Als die Melodie nach einigen Minuten wieder verstummte, erwachte ich wie aus Trance und räusperte mich. Ich trank noch einen kleinen Schluck des Bieres und machte mich schließlich auf den Weg zur Tür, wobei ich beim Vorbeigehen einige Münzen auf der Kante der Theke liegen ließ. Die sollten den Preis des Bieres wohl decken. Auf der Straße angelangt, wandte ich mich den Hügel hinauf und lief los. Nun war es wirklich Zeit ins Bett zu gehen. 

Ich hatte mir außerdem etwas überlegt. Morgen würde ich Ren die beiden Bücher zeigen. Ich wollte behaupten, sie auf einem kleinen Markt erstanden zu haben, mit der Absicht, die tuliper Sprache zu lernen. Er war wohl derjenige, der mir am besten etwas über sie verraten könnte. Schließlich wusste Kaden genau so wenig über Tulip wie ich und Lana und Malich wollte ich diesen Einblick in meine Interessen vorerst nicht gewähren. Ren würde mir helfen können.

Gewiss hätte ich auch auch Varian um Rat fragen können, aber irgendwie schien es mir nicht richtig. Ich war noch ganz verwirrt von dem heutigen Tag und wusste nicht, was ich denken sollte. Mit Varian hatte ich mich so unbeschwert gefühlt wie schon sehr lange nicht. Aber Kaden und ich hatten diese Verbindung, die mir trotz all dem Kummer noch nicht verloren schien. Vielleicht war es aber auch nur der Gedanke an das, was hätte sein können, wären wir in einer anderen Situation. Hatte das Leben vielleicht zu viele Prüfungen für uns?

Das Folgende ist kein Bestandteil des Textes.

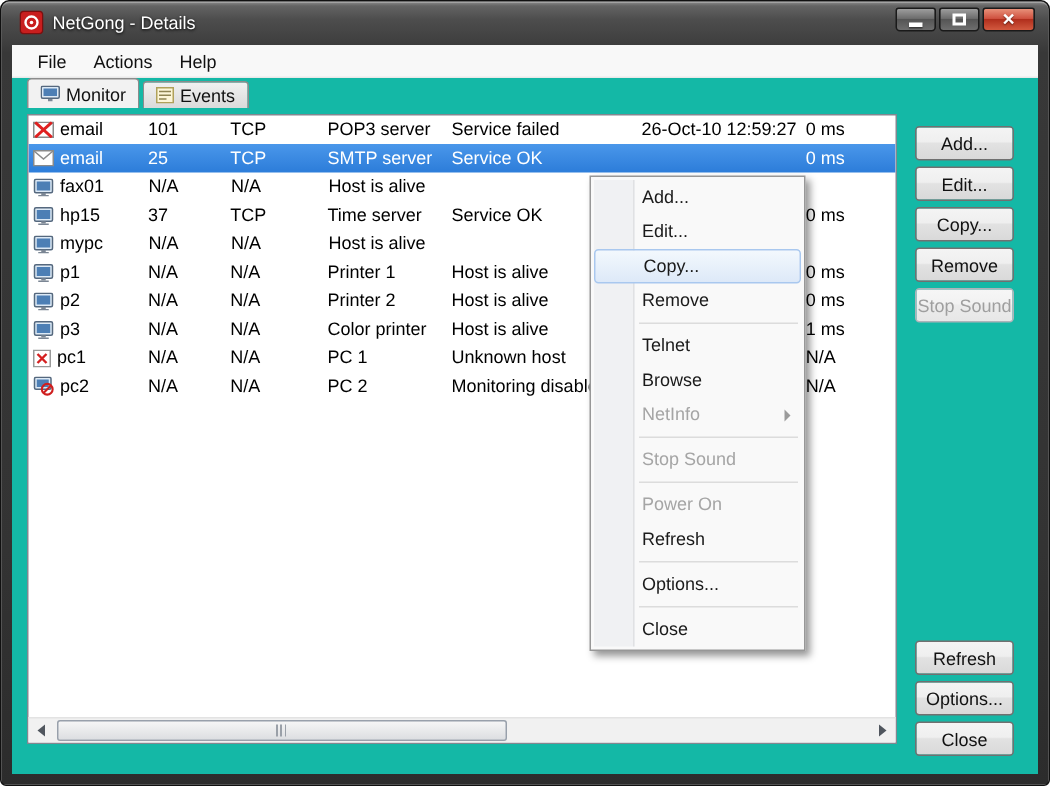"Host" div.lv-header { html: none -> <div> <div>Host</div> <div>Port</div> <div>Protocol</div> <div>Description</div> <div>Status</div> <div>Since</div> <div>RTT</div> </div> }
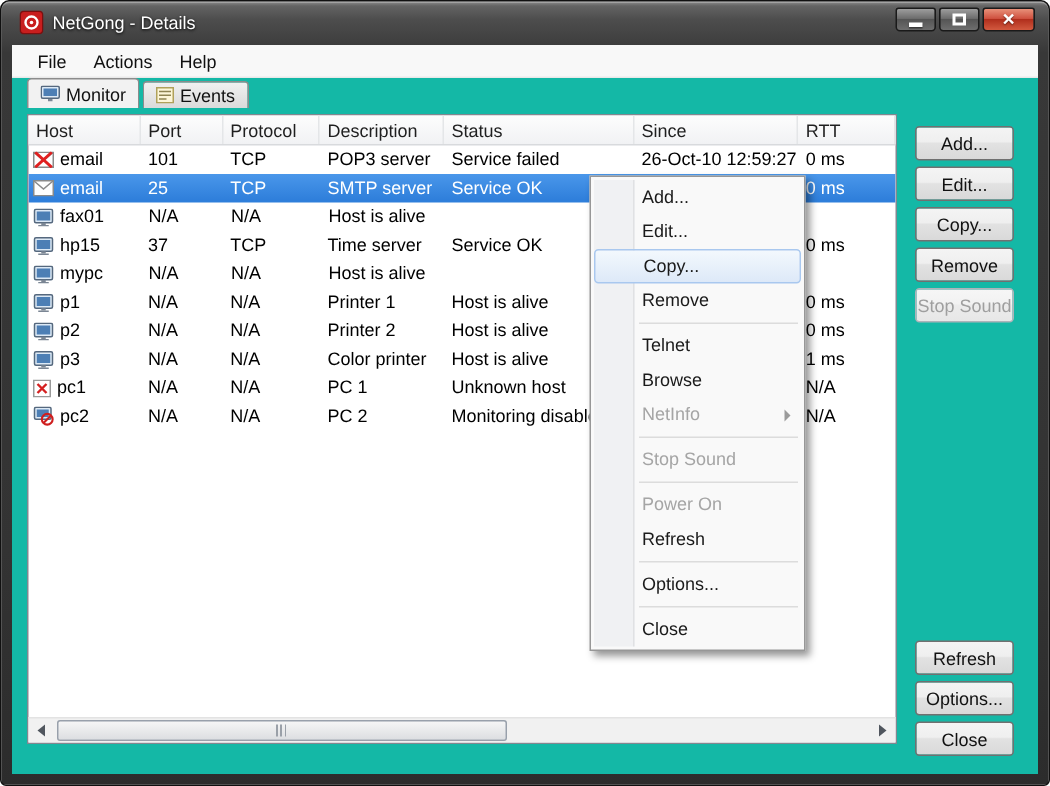"Remote fax" div.lv-cell { html: none -> <div>Remote fax</div> }
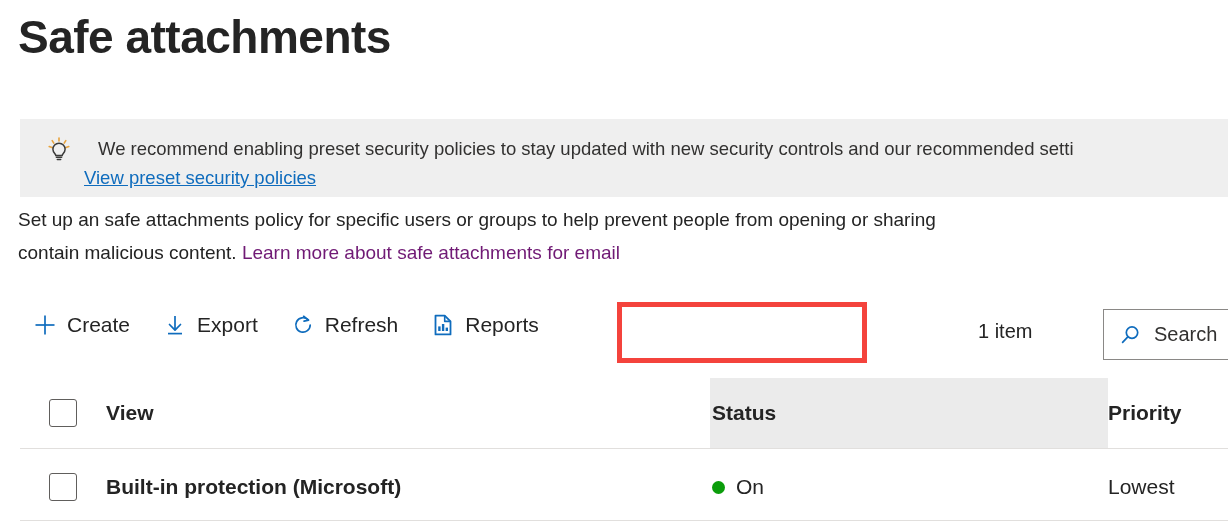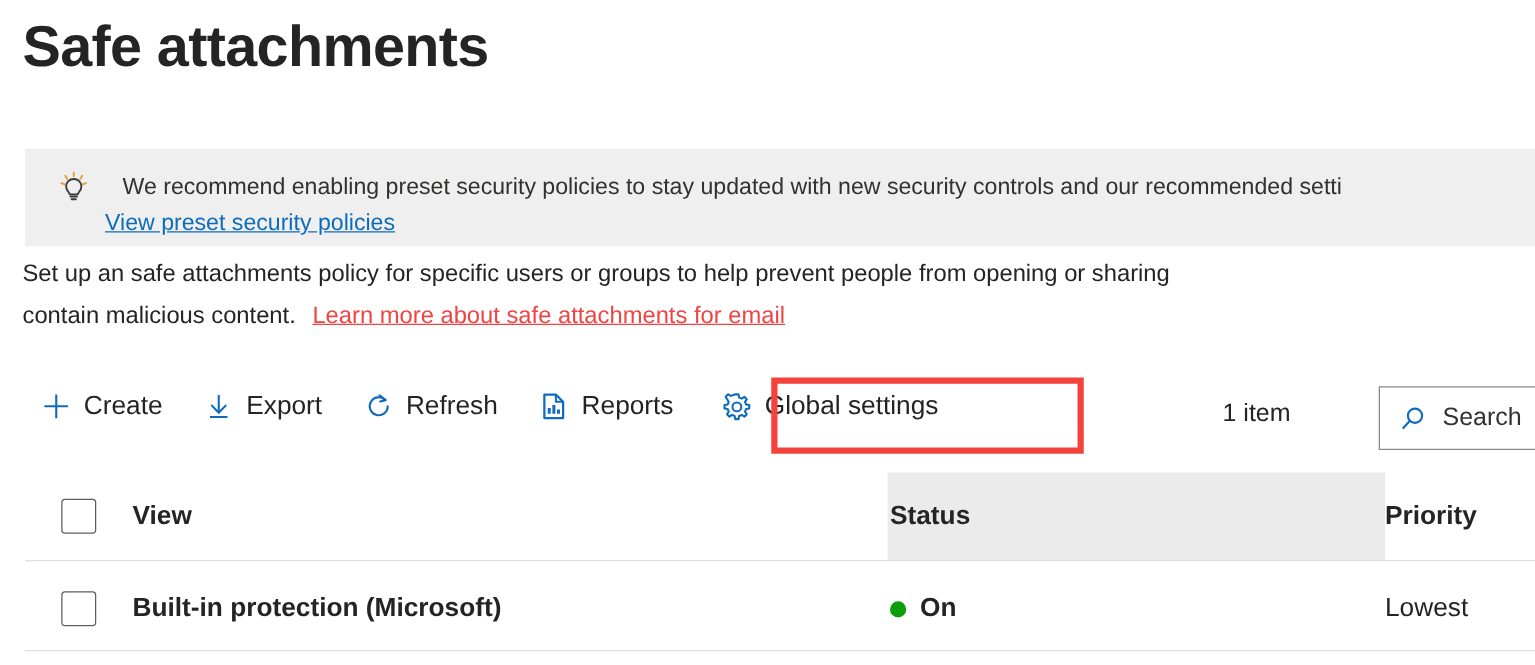"Learn more about safe attachments" .description .desc-link { color: #ef4444 -> #701a75; margin-left: 8px -> none; text-decoration: underline -> none }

Vielleicht sollte dies ja das Zeichen sein, um mich einem leichteren und friedvollerem Weg zu widmen?

Ich schüttelte den Kopf. Über all das konnte ich nachdenken, wenn Horan Tod und Avendor in Sicherheit wäre. Dann würde ich mich den Angelegenheiten meines Herzens widmen und mir über meine Zukunft klar werden. Diese Ungewissheit würde wohl noch ein Weilchen bestehen bleiben.